+ mm-page_alloc-use-accumulated-load-when-building-node-fallback-list.patch added to -mm tree

akpm@xxxxxxxxxxxxxxxxxxxx · Wed, 15 Sep 2021 20:47:28 -0700

The patch titled
     Subject: mm/page_alloc: use accumulated load when building node fallback list
has been added to the -mm tree.  Its filename is
     mm-page_alloc-use-accumulated-load-when-building-node-fallback-list.patch

This patch should soon appear at
    https://ozlabs.org/~akpm/mmots/broken-out/mm-page_alloc-use-accumulated-load-when-building-node-fallback-list.patch
and later at
    https://ozlabs.org/~akpm/mmotm/broken-out/mm-page_alloc-use-accumulated-load-when-building-node-fallback-list.patch

Before you just go and hit "reply", please:
   a) Consider who else should be cc'ed
   b) Prefer to cc a suitable mailing list as well
   c) Ideally: find the original patch on the mailing list and do a
      reply-to-all to that, adding suitable additional cc's

*** Remember to use Documentation/process/submit-checklist.rst when testing your code ***

The -mm tree is included into linux-next and is updated
there every 3-4 working days

------------------------------------------------------
From: Krupa Ramakrishnan <krupa.ramakrishnan@xxxxxxx>
Subject: mm/page_alloc: use accumulated load when building node fallback list

In build_zonelists(), when the fallback list is built for the nodes, the
node load gets reinitialized during each iteration.  This results in nodes
with same distances occupying the same slot in different node fallback
lists rather than appearing in the intended round- robin manner.  This
results in one node getting picked for allocation more compared to other
nodes with the same distance.

As an example, consider a 4 node system with the following distance
matrix.

Node 0  1  2  3
----------------
0    10 12 32 32
1    12 10 32 32
2    32 32 10 12
3    32 32 12 10

For this case, the node fallback list gets built like this:

Node	Fallback list
---------------------
0	0 1 2 3
1	1 0 3 2
2	2 3 0 1
3	3 2 0 1 <-- Unexpected fallback order

In the fallback list for nodes 2 and 3, the nodes 0 and 1 appear in the
same order which results in more allocations getting satisfied from node 0
compared to node 1.

The effect of this on remote memory bandwidth as seen by stream benchmark
is shown below:

Case 1: Bandwidth from cores on nodes 2 & 3 to memory on nodes 0 & 1
	(numactl -m 0,1 ./stream_lowOverhead ... --cores <from 2, 3>)
Case 2: Bandwidth from cores on nodes 0 & 1 to memory on nodes 2 & 3
	(numactl -m 2,3 ./stream_lowOverhead ... --cores <from 0, 1>)
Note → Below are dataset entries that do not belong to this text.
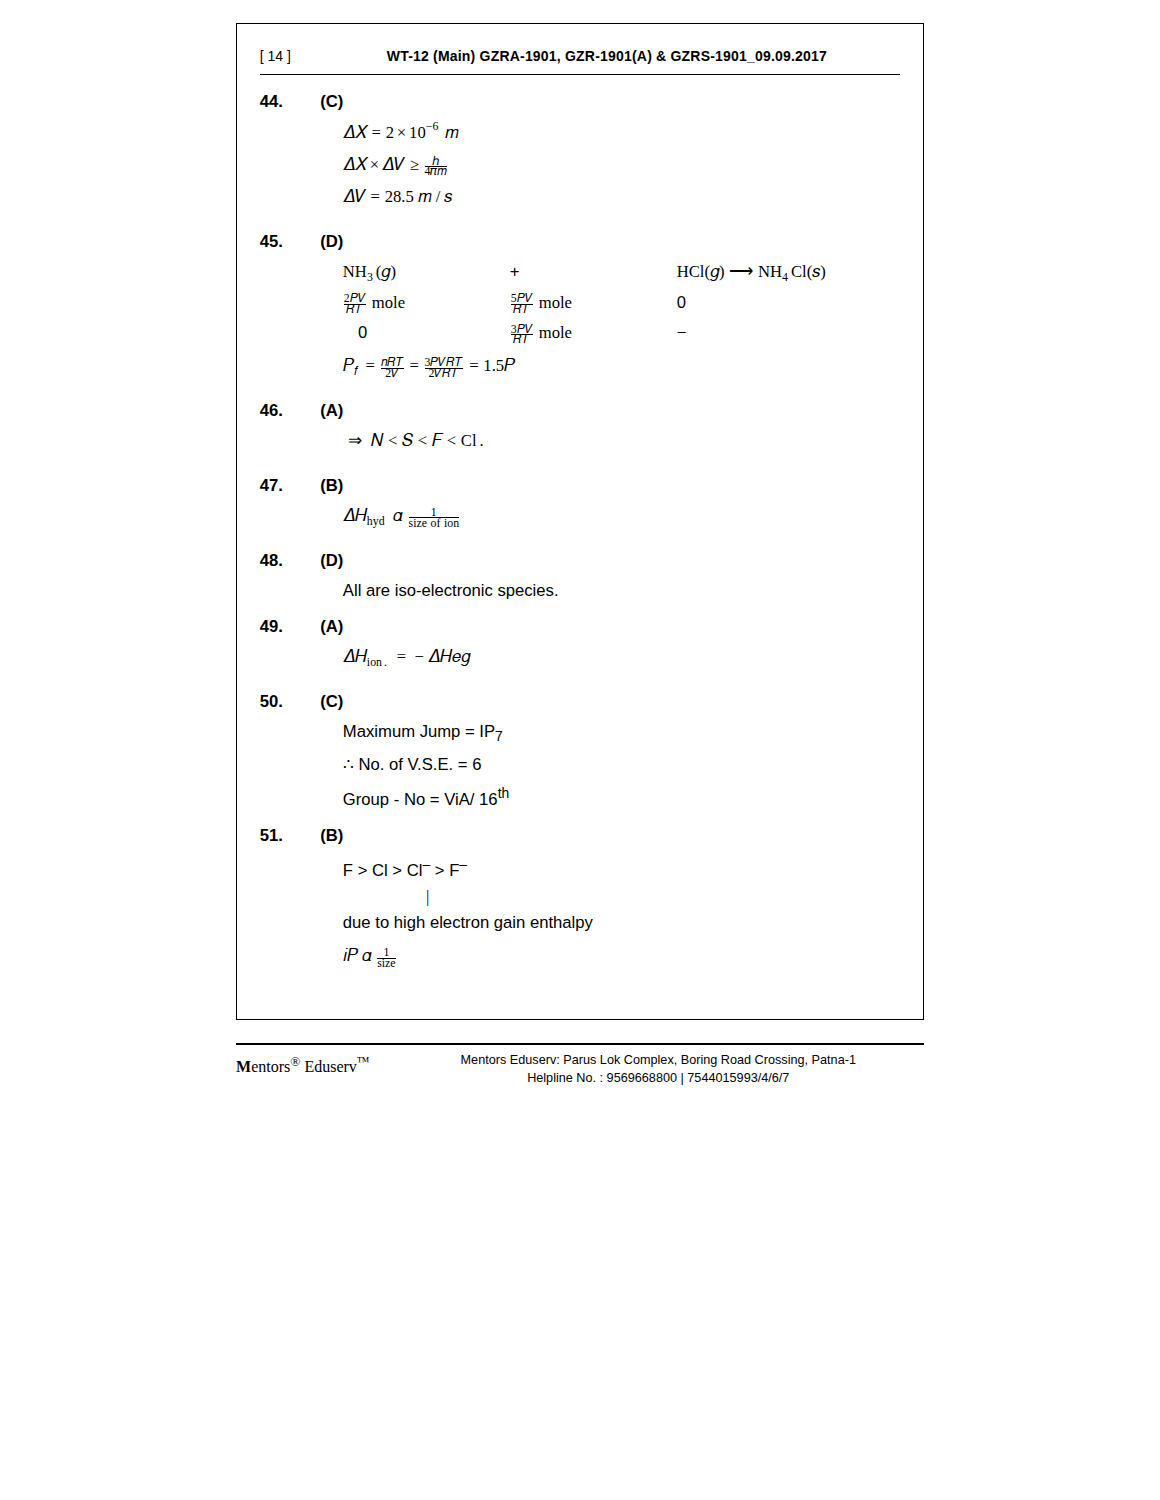[ 14 ]
WT-12 (Main) GZRA-1901, GZR-1901(A) & GZRS-1901_09.09.2017
44.
(C)
ΔX=2×10−6m
ΔX×ΔV≥ h4πm
ΔV=28.5m/s
45.
(D)
NH3(g)
+
HCl(g) ⟶ NH4Cl(s)
2PVRTmole
5PVRTmole
0
0
3PVRTmole
−
Pf= nRT2V = 3PVRT2VRT =1.5P
46.
(A)
⇒ N<S<F<Cl.
47.
(B)
ΔHhyd α 1sizeofion
48.
(D)
All are iso-electronic species.
49.
(A)
ΔHion. =−ΔHeg
50.
(C)
Maximum Jump = IP7
∴ No. of V.S.E. = 6
Group - No = ViA/ 16th
51.
(B)
F > Cl > Cl– > F–
|
due to high electron gain enthalpy
iPα 1size
Mentors® Eduserv™
Mentors Eduserv: Parus Lok Complex, Boring Road Crossing, Patna-1
Helpline No. : 9569668800 | 7544015993/4/6/7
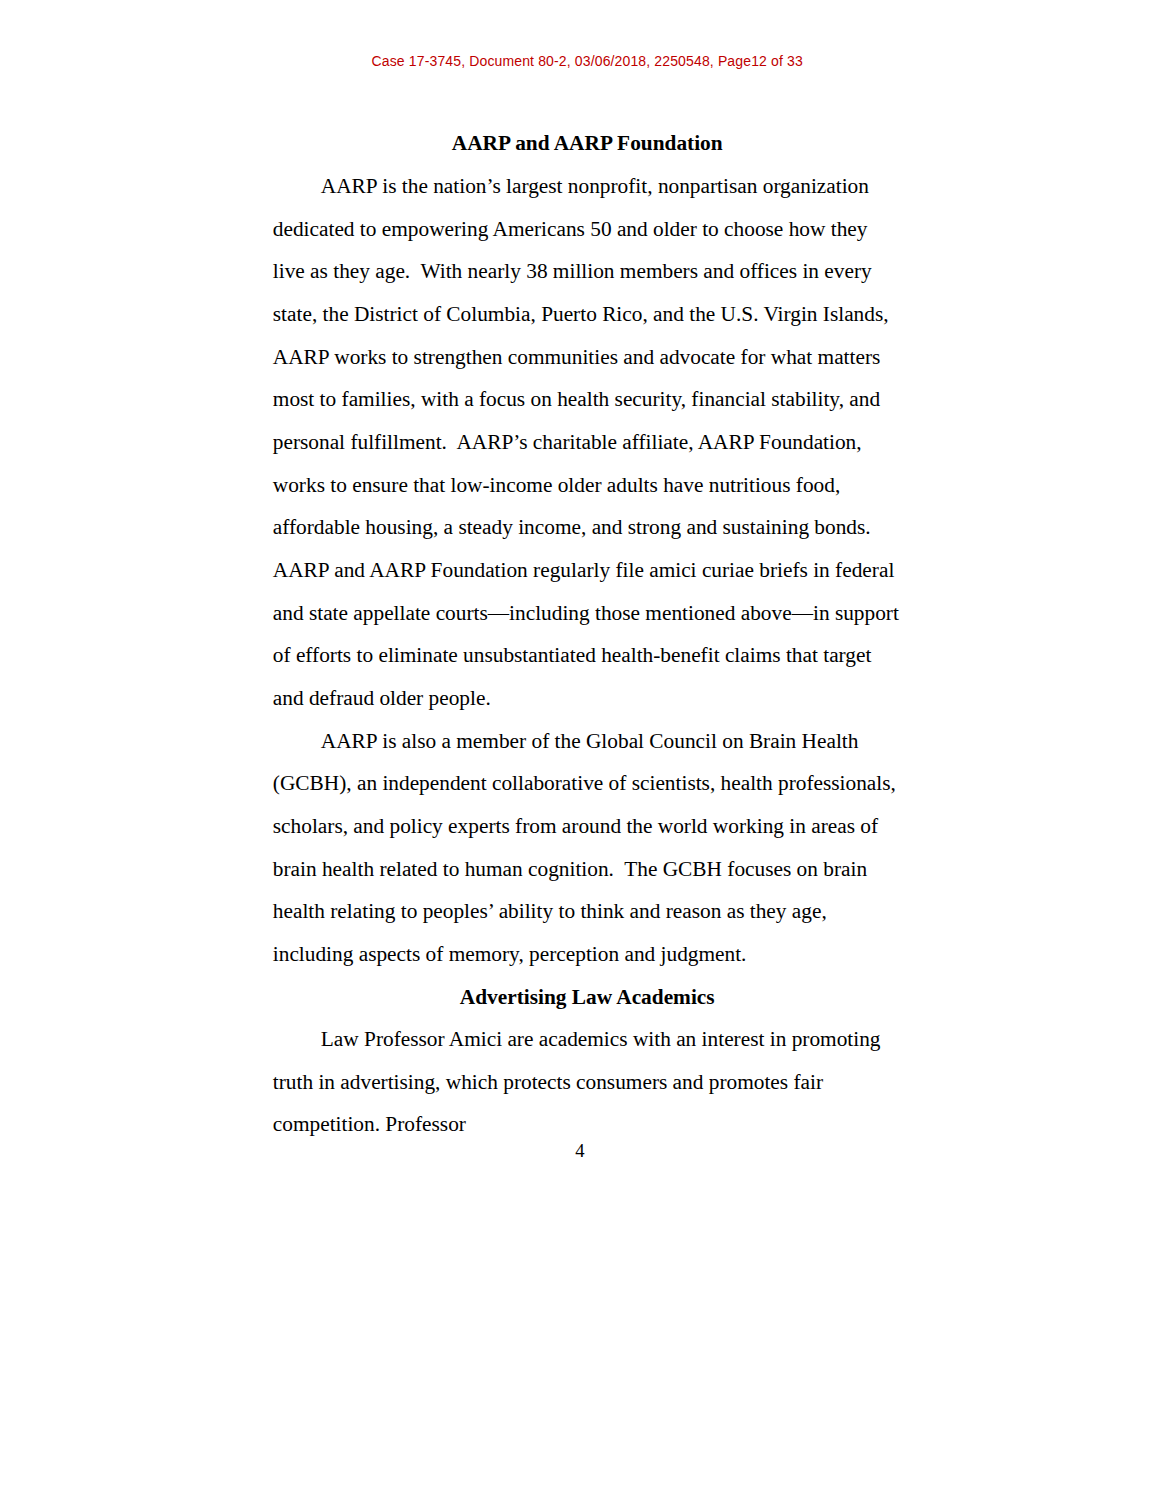Case 17-3745, Document 80-2, 03/06/2018, 2250548, Page12 of 33
AARP and AARP Foundation
AARP is the nation’s largest nonprofit, nonpartisan organization dedicated to empowering Americans 50 and older to choose how they live as they age. With nearly 38 million members and offices in every state, the District of Columbia, Puerto Rico, and the U.S. Virgin Islands, AARP works to strengthen communities and advocate for what matters most to families, with a focus on health security, financial stability, and personal fulfillment. AARP’s charitable affiliate, AARP Foundation, works to ensure that low-income older adults have nutritious food, affordable housing, a steady income, and strong and sustaining bonds. AARP and AARP Foundation regularly file amici curiae briefs in federal and state appellate courts—including those mentioned above—in support of efforts to eliminate unsubstantiated health-benefit claims that target and defraud older people.
AARP is also a member of the Global Council on Brain Health (GCBH), an independent collaborative of scientists, health professionals, scholars, and policy experts from around the world working in areas of brain health related to human cognition. The GCBH focuses on brain health relating to peoples’ ability to think and reason as they age, including aspects of memory, perception and judgment.
Advertising Law Academics
Law Professor Amici are academics with an interest in promoting truth in advertising, which protects consumers and promotes fair competition. Professor
4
----------------------------------------
		BANDWIDTH (MB/s)
    TEST	Case 1		Case 2
----------------------------------------
    COPY	57479.6		110791.8
   SCALE	55372.9		105685.9
     ADD	50460.6		96734.2
  TRIADD	50397.6		97119.1
----------------------------------------

The bandwidth drop in Case 1 occurs because most of the allocations get
satisfied by node 0 as it appears first in the fallback order for both
nodes 2 and 3.

This can be fixed by accumulating the node load in build_zonelists()
rather than reinitializing it during each iteration.  With this the nodes
with the same distance rightly get assigned in the round robin manner.  In
fact this was how it was originally until the commit f0c0b2b808f2 ("change
zonelist order: zonelist order selection logic") dropped the load
accumulation and resorted to initializing the load during each iteration. 
While zonelist ordering was removed by commit c9bff3eebc09 ("mm,
page_alloc: rip out ZONELIST_ORDER_ZONE"), the change to the node load
accumulation in build_zonelists() remained.  So essentially this patch
reverts back to the accumulated node load logic.
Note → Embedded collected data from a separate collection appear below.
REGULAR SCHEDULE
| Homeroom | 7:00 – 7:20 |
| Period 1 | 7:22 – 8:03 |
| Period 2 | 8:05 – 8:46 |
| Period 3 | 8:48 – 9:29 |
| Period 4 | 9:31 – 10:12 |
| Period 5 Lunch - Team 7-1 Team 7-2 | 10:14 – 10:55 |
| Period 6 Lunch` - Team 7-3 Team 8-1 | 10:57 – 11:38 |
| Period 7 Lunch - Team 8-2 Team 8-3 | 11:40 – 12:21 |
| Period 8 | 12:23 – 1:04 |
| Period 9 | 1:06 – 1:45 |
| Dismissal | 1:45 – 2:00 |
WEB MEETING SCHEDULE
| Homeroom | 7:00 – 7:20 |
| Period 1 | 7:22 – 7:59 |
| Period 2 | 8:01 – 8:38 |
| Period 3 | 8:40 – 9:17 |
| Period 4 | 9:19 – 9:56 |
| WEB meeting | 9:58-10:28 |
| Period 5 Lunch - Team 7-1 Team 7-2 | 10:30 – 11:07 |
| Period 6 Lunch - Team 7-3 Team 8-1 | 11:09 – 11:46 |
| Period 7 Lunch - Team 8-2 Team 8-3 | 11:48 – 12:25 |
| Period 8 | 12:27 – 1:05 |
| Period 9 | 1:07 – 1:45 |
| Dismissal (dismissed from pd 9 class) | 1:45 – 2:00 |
After this fix, the fallback order gets built like this:

Node Fallback list
------------------
0    0 1 2 3
1    1 0 3 2
2    2 3 0 1
3    3 2 1 0 <-- Note the change here

The bandwidth in Case 1 improves and matches Case 2 as shown below.
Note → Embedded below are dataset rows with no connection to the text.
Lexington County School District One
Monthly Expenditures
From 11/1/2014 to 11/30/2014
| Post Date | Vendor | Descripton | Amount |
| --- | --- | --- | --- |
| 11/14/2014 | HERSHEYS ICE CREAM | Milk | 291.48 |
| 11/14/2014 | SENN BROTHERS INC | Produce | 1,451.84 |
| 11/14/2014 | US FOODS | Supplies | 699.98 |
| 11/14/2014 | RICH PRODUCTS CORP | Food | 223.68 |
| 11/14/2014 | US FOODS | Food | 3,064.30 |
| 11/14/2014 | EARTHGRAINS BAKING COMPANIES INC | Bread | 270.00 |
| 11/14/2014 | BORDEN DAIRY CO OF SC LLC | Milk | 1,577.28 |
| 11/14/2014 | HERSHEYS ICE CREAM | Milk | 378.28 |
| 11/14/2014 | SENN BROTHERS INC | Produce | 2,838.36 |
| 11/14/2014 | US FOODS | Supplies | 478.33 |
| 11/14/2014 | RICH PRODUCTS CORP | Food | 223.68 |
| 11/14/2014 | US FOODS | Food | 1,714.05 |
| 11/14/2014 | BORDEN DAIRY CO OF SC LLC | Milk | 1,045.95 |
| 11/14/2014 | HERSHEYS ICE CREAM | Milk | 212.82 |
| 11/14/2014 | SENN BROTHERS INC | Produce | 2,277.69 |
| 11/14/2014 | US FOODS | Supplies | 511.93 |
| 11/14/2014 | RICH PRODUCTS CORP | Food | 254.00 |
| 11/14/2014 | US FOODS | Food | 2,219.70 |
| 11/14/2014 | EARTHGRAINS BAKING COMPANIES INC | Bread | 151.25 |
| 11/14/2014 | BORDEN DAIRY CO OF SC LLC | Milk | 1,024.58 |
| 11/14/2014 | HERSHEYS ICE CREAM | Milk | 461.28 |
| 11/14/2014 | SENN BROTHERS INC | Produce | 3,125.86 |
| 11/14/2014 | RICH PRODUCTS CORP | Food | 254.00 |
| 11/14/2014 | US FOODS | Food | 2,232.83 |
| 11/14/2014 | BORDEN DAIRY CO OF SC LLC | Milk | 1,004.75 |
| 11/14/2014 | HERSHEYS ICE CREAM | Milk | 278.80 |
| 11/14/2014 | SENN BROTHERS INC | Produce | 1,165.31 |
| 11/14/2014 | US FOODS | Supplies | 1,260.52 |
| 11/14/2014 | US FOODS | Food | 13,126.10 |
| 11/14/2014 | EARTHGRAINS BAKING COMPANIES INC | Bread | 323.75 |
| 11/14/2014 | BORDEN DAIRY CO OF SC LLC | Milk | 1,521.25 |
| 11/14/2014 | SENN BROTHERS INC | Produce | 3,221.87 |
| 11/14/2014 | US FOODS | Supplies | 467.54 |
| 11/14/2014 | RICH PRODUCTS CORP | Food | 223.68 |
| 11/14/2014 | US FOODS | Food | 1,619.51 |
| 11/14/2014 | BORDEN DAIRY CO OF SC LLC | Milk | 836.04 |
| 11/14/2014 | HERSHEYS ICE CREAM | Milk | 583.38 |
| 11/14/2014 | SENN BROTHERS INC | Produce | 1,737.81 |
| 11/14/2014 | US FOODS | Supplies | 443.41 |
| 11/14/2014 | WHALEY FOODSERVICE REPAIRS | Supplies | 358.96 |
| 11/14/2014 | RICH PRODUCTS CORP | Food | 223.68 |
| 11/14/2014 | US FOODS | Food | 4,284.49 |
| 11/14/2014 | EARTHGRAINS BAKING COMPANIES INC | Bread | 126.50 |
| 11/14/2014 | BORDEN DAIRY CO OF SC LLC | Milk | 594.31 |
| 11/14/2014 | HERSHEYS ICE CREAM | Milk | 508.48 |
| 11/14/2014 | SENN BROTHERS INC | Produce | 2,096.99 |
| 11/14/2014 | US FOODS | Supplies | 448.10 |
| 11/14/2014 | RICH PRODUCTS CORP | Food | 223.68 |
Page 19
----------------------------------------
		BANDWIDTH (MB/s)
    TEST	Case 1		Case 2
----------------------------------------
    COPY	110438.9	110107.2
   SCALE	105930.5	105817.5
     ADD	97005.1		96159.8
  TRIADD	97441.5		96757.1
----------------------------------------

The correctness of the fallback list generation has been verified for the
above node configuration where the node 3 starts as memory-less node and
comes up online only during memory hotplug.

[bharata@xxxxxxx: Added changelog, review, test validation]
Link: https://lkml.kernel.org/r/20210830121603.1081-3-bharata@xxxxxxx
Fixes: f0c0b2b808f2 ("change zonelist order: zonelist order selection
logic")
Signed-off-by: Krupa Ramakrishnan <krupa.ramakrishnan@xxxxxxx>
Co-developed-by: Sadagopan Srinivasan <Sadagopan.Srinivasan@xxxxxxx>
Signed-off-by: Sadagopan Srinivasan <Sadagopan.Srinivasan@xxxxxxx>
Signed-off-by: Bharata B Rao <bharata@xxxxxxx>
Acked-by: Mel Gorman <mgorman@xxxxxxx>
Reviewed-by: Anshuman Khandual <anshuman.khandual@xxxxxxx>
Cc: KAMEZAWA Hiroyuki <kamezawa.hiroyu@xxxxxxxxxxxxxx>
Cc: Lee Schermerhorn <lee.schermerhorn@xxxxxx>
Signed-off-by: Andrew Morton <akpm@xxxxxxxxxxxxxxxxxxxx>
---

 mm/page_alloc.c |    2 +-
 1 file changed, 1 insertion(+), 1 deletion(-)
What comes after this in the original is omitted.